本文
職場での報・連・相についてはZ世代がテキストコミュニケーションを好み、Y世代は対面コミュニケーションとテキストの両方に抵抗がない。Y世代の方が対面での人付き合いにより慣れているようだ。
Y世代
M.M.さん
内容によって、メールにするか対面にするか決める。テキストコミュニケーションと対面のコミュニケーション、どちらが苦手ということもない。
Z世代
A.M.さん
職場での報・連・相が目的なら、テキスト、対面に関わらずそれに最適な手段を選ぶ。でもオンラインミーティングでは、必要以外は顔出ししない。上司がカメラオンでも、自分はオフのまま。
Z世代
N.S.さん
僕はZ世代だけどテキストに抵抗がある。たとえなにか悩みがあっても、お互いの顔が見えないところでアドバイスを受けるのは苦手。対面なら、気持ちのすれ違いがあっても軌道修正しながら会話できる。
Z世代ゲスト
ゆうたろうさん
今の若者は素直に言葉を伝えられないのかも。テキストの方が自分のペースで、まっすぐな言葉で話せる気がする。僕自身はテキストと対面のどちらにも抵抗はない。

提供データ
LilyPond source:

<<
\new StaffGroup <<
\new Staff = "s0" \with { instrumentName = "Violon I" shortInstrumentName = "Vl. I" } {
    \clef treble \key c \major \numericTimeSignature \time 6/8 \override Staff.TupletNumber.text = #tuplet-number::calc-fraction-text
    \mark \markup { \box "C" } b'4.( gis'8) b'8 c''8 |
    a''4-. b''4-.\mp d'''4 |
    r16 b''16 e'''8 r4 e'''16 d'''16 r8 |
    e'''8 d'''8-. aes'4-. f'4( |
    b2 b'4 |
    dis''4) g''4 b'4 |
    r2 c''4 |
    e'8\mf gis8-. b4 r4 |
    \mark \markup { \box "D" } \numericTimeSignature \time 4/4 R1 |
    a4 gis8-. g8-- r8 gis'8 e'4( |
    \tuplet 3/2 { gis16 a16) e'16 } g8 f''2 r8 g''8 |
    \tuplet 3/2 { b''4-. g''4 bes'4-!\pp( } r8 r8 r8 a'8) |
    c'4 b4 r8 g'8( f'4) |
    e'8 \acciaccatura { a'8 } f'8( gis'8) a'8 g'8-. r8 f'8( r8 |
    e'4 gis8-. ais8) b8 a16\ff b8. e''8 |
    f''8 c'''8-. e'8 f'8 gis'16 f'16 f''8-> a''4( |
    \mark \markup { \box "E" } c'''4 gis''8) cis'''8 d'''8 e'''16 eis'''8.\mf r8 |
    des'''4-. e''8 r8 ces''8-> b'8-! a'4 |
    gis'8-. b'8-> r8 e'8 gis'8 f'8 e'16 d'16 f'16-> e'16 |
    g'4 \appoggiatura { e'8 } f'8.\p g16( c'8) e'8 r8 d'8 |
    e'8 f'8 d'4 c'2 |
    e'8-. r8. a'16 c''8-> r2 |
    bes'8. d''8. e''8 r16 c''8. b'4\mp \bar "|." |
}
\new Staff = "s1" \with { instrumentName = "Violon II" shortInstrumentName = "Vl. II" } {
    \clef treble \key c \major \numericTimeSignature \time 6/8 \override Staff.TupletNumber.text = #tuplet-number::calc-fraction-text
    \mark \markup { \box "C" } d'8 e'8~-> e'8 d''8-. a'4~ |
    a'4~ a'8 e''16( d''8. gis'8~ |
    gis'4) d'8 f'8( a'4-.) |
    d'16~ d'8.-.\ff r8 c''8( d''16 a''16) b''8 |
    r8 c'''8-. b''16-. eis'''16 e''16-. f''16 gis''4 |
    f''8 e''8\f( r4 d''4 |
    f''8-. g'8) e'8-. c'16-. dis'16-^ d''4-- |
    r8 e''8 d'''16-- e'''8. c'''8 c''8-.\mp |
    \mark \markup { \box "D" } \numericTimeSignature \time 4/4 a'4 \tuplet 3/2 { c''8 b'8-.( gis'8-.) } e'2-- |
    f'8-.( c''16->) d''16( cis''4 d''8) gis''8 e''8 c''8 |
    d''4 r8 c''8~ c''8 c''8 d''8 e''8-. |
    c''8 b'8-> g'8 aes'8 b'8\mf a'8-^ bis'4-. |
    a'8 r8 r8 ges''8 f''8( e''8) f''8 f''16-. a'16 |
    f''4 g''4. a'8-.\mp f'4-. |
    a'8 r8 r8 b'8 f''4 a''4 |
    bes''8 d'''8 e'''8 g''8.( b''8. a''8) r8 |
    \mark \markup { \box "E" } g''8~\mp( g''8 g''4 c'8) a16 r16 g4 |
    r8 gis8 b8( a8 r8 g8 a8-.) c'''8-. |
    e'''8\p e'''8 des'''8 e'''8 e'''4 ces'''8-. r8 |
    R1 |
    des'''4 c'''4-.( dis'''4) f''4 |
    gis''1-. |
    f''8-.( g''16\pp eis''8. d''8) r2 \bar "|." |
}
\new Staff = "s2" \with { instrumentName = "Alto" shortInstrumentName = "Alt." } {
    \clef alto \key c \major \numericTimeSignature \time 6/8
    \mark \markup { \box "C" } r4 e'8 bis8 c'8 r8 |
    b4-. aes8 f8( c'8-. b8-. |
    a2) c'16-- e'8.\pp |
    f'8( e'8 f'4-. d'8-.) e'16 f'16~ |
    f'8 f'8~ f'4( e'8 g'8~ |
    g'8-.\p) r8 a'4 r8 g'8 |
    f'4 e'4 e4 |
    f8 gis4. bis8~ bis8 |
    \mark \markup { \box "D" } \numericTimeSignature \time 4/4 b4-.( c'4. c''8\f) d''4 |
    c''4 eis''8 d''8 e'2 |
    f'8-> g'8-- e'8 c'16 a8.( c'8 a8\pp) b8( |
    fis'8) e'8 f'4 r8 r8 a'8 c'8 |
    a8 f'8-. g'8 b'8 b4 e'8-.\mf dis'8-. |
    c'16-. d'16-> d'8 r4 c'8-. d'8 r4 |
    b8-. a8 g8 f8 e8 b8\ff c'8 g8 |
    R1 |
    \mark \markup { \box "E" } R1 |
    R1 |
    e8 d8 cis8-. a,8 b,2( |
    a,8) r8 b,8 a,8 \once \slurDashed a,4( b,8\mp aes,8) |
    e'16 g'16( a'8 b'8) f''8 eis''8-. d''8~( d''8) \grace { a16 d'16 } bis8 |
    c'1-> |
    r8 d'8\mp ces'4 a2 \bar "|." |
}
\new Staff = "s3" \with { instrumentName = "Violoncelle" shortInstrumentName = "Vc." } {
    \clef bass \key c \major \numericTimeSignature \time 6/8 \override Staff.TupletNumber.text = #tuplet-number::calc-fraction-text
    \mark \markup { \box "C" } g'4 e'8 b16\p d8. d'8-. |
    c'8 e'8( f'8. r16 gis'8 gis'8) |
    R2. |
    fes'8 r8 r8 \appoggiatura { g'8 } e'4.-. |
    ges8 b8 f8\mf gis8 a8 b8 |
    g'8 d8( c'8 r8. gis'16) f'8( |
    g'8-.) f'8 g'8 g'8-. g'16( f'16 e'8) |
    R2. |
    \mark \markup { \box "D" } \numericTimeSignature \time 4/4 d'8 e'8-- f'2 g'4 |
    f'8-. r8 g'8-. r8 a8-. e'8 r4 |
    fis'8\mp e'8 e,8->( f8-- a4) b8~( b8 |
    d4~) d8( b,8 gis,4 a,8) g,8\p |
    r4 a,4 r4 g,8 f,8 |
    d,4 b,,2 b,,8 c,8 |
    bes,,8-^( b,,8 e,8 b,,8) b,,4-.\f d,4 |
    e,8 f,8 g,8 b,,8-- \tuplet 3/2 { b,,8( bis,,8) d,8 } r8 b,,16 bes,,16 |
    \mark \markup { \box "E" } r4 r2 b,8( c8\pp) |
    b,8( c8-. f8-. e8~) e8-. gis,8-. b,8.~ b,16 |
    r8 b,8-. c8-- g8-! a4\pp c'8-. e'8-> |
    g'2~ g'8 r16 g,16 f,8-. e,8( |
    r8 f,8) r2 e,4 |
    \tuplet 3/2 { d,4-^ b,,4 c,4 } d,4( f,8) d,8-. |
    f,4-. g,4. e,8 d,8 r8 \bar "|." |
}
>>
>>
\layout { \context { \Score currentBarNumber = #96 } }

取り組む課題
[A] 世代ごとの職場コミュニケーションを扱った本文から、「職場での報・連・相については」を含む語句で始まり「軌道修正しながら会話できる。」の語句で終わる範囲を、一字も変えずに書き写すこと。
[B] 本文に基づいて、次の問いに答えること。
(i) A.M.さんは、上司がカメラをオンにしているオンラインミーティングで、自分のカメラをどうしているか。
(ii) N.S.さんは、対面であれば、気持ちのすれ違いがあってもどのように会話できると述べているか。
(iii) ゆうたろうさんは、テキストの方がどのように話せる気がすると述べているか。

課題別の解答
[A]
職場での報・連・相についてはZ世代がテキストコミュニケーションを好み、Y世代は対面コミュニケーションとテキストの両方に抵抗がない。Y世代の方が対面での人付き合いにより慣れているようだ。
Y世代
M.M.さん
内容によって、メールにするか対面にするか決める。テキストコミュニケーションと対面のコミュニケーション、どちらが苦手ということもない。
Z世代
A.M.さん
職場での報・連・相が目的なら、テキスト、対面に関わらずそれに最適な手段を選ぶ。でもオンラインミーティングでは、必要以外は顔出ししない。上司がカメラオンでも、自分はオフのまま。
Z世代
N.S.さん
僕はZ世代だけどテキストに抵抗がある。たとえなにか悩みがあっても、お互いの顔が見えないところでアドバイスを受けるのは苦手。対面なら、気持ちのすれ違いがあっても軌道修正しながら会話できる。

[B]
(i) 自分のカメラはオフのままにしている。
(ii) 軌道修正しながら会話できると述べている。
(iii) 自分のペースで、まっすぐな言葉で話せる気がすると述べている。